**Prompt**
Continue the post about Ruby's unary tilde (~) method after its last sentence.

**Passage to read**

- - - - -

Ruby unary tilde (`~`) method Ruby unary tilde (`~`) method ruby ruby

Ruby unary tilde (`~`) method


Using pry to inspect the method:

show-method 1.~From: numeric.c (C Method):Owner: FixnumVisibility: publicNumber of lines: 5static VALUEfix_rev(VALUE num){    return ~num | FIXNUM_FLAG;}

While this is impenetrable to me, it prompted me to look for a C unary ~ operator. One exists: it's the bitwise NOT operator, which flips the bits of a binary integer (~1010 => 0101). For some reason this translates to one less than the negation of a decimal integer in Ruby.

More importantly, since ruby is an object oriented language, the proper way to encode the behavior of ~0b1010 is to define a method (let's call it ~) that performs bitwise negation on a binary integer object. To realize this, the ruby parser (this is all conjecture here) has to interpret ~obj for any object as obj.~, so you get a unary operator for all objects.

This is just a hunch, anyone with a more authoritative or elucidating answer, please enlighten me!

--EDIT--

As @7stud points out, the Regexp class makes use of it as well, essentially matching the regex against $_, the last string received by gets in the current scope.

As @Daiku points out, the bitwise negation of Fixnums is also documented.

I think my parser explanation solves the bigger question of why ruby allows ~ as global unary operator that calls Object#~.

- - - - -

**Extracted records**
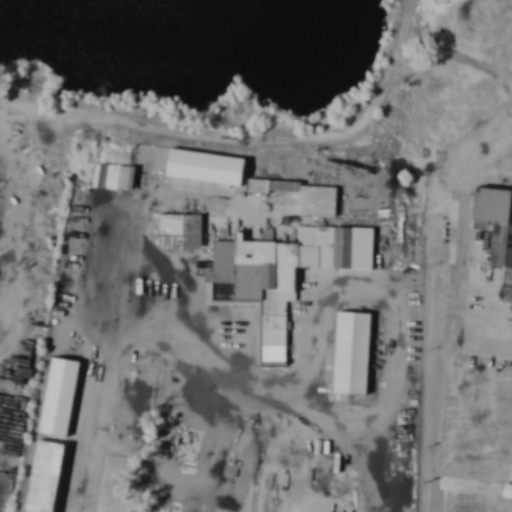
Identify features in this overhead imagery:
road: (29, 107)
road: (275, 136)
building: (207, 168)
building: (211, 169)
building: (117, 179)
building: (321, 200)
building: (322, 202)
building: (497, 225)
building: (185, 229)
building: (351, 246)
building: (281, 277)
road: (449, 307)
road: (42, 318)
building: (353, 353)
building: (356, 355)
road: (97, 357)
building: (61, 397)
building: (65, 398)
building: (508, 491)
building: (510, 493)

- - - - -

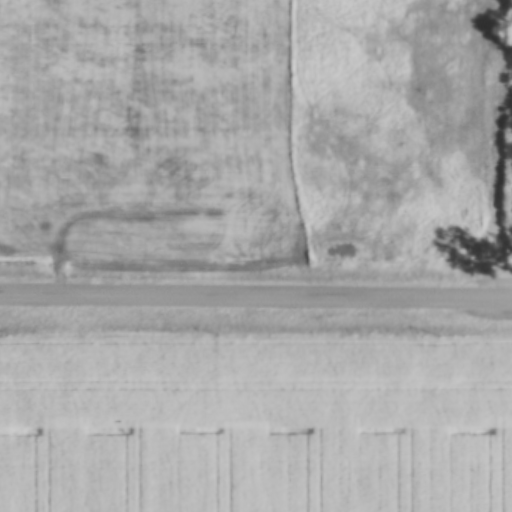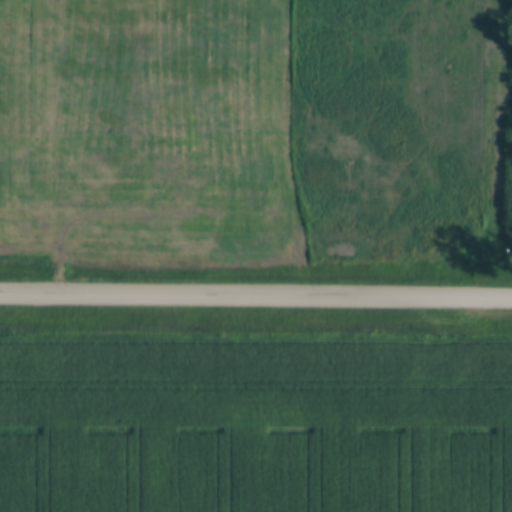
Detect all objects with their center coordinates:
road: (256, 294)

- - - - -

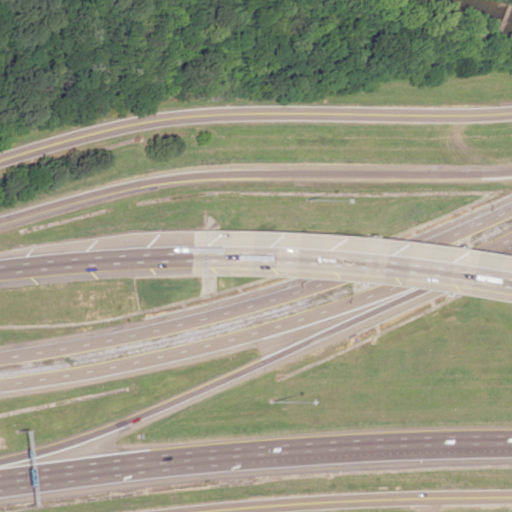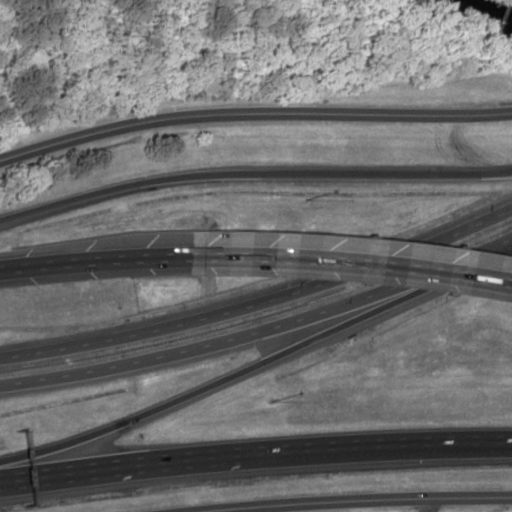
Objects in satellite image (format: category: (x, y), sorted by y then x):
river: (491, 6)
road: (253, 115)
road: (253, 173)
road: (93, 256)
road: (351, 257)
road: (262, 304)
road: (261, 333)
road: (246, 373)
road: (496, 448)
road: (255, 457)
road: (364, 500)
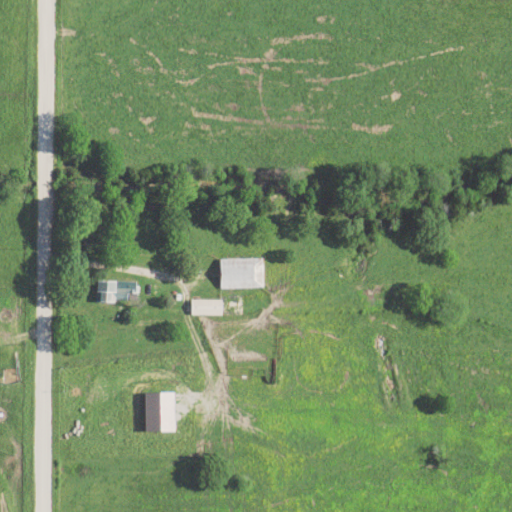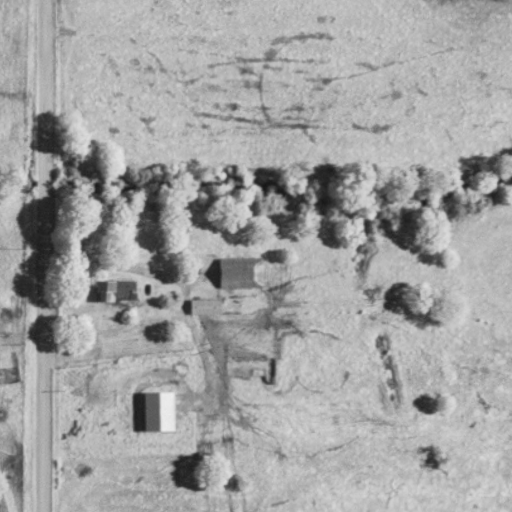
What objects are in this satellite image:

- - - - -

**Task response**
For fixnum, it's the one's complement, which in binary, flips all the ones and zeros to the opposite value. Here's the doc: http://www.ruby-doc.org/core-2.0/Fixnum.html#method-i-7E. To understand why it gives the values it does in your examples, you need to understand how negative numbers are represented in binary. Why ruby provides this, I don't know. Two's complement is generally the one used in modern computers. It has the advantage that the same rules for basic mathematical operations work for both positive and negative numbers.


The ~ is the binary one's complement operator in Ruby. One's complement is just flipping the bits of a number, to the effect that the number is now arithmetically negative.

For example, 2 in 32-bit (the size of a Fixnum) binary is 0000 0000 0000 0010, thus ~2 would be equal to 1111 1111 1111 1101 in one's complement.

However, as you have noticed and this article discusses in further detail, Ruby's version of one's complement seems to be implemented differently, in that it not only makes the integer negative but also subtracts 1 from it. I have no idea why this is, but it does seem to be the case.